In this situation, you can adjust the weights of different inputs to control which modality has a greater influence on the embedding vector. This lets you emphasize certain aspects in the retrieval. For example, in the code above, we can assign a greater weight to the "dog bark" audio to highlight the dog's image in the search results.

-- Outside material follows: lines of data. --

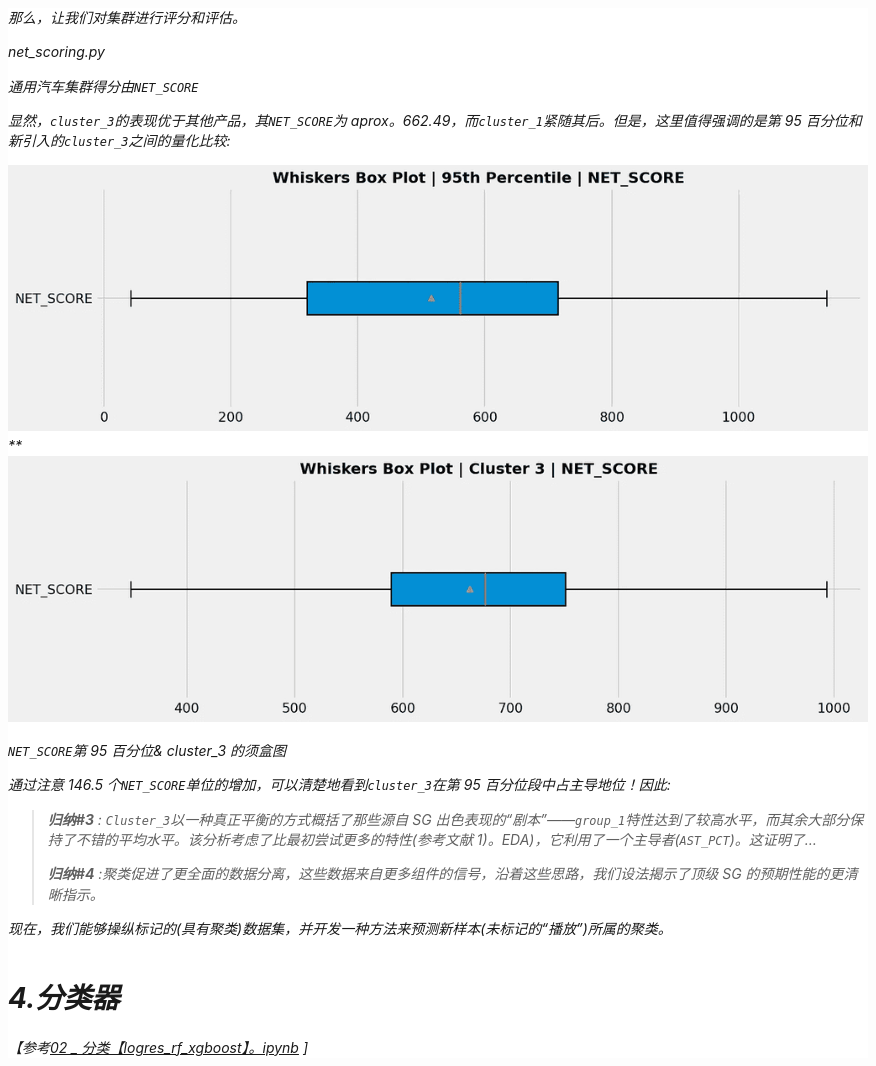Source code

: *那么，让我们对集群进行评分和评估。*

*net_scoring.py*

*通用汽车集群得分由`NET_SCORE`*

*显然，`cluster_3`的表现优于其他产品，其`NET_SCORE`为 aprox。662.49，而`cluster_1`紧随其后。但是，这里值得强调的是第 95 百分位和新引入的`cluster_3`之间的量化比较:*

*![](img/6286b279f2d94382e56b850a4efd78ae.png)**![](img/baed66bb65aaee1cb8e8c7b3fd1f18e8.png)*

*`NET_SCORE`第 95 百分位& cluster_3 的须盒图*

*通过注意 146.5 个`NET_SCORE`单位的增加，可以清楚地看到`cluster_3`在第 95 百分位段中占主导地位！因此:*

> ***归纳#3** : `Cluster_3`以一种真正平衡的方式概括了那些源自 SG 出色表现的“剧本”——`group_1`特性达到了较高水平，而其余大部分保持了不错的平均水平。该分析考虑了比最初尝试更多的特性(参考文献 1)。EDA)，它利用了一个主导者(`AST_PCT`)。这证明了…*
> 
> ***归纳#4** :聚类促进了更全面的数据分离，这些数据来自更多组件的信号，沿着这些思路，我们设法揭示了顶级 SG 的预期性能的更清晰指示。*

*现在，我们能够操纵标记的(具有聚类)数据集，并开发一种方法来预测新样本(未标记的“播放”)所属的聚类。*

# *4.分类器*

*【*参考*[*02 _ 分类【logres_rf_xgboost】。ipynb*](https://github.com/makispl/ml-nba-transfer-suggestion-app/blob/main/notebooks/02_classifying%5Blogres_rf_xgboost%5D.ipynb) ]*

# The rest of the code is the same.

# Use the 'factor' parameter to adjust the weights of different modality inputs. The default is 1. Here, we set the audio weight to 2.
input = [
    {'factor': 1, 'text': input_text},
    {'factor': 2, 'audio': input_audio},
]

After you replace the input code block, run the script again. The results are as follows:

image.png

a couple of dogs stand on a beach next to some water.

image.png

A beautiful woman in a bikini surfing with her dog.

image.png

A small black and white dog with the wind blowing through it's hair.

Conclusion

This topic demonstrates a variety of multimodal retrieval examples using the ONE-PEACE model from DashScope and the DashVector vector retrieval service. By leveraging the excellent multimodal embedding capabilities of the ONE-PEACE model and the powerful vector retrieval of DashVector, you can achieve impressive results in AI-powered multimodal retrieval.

In the examples in this topic, the vector retrieval service, model service, and data are all publicly accessible. The provided examples offer a limited view of what multimodal retrieval can do. We encourage you to try it out and explore the potential of multimodal retrieval for yourself.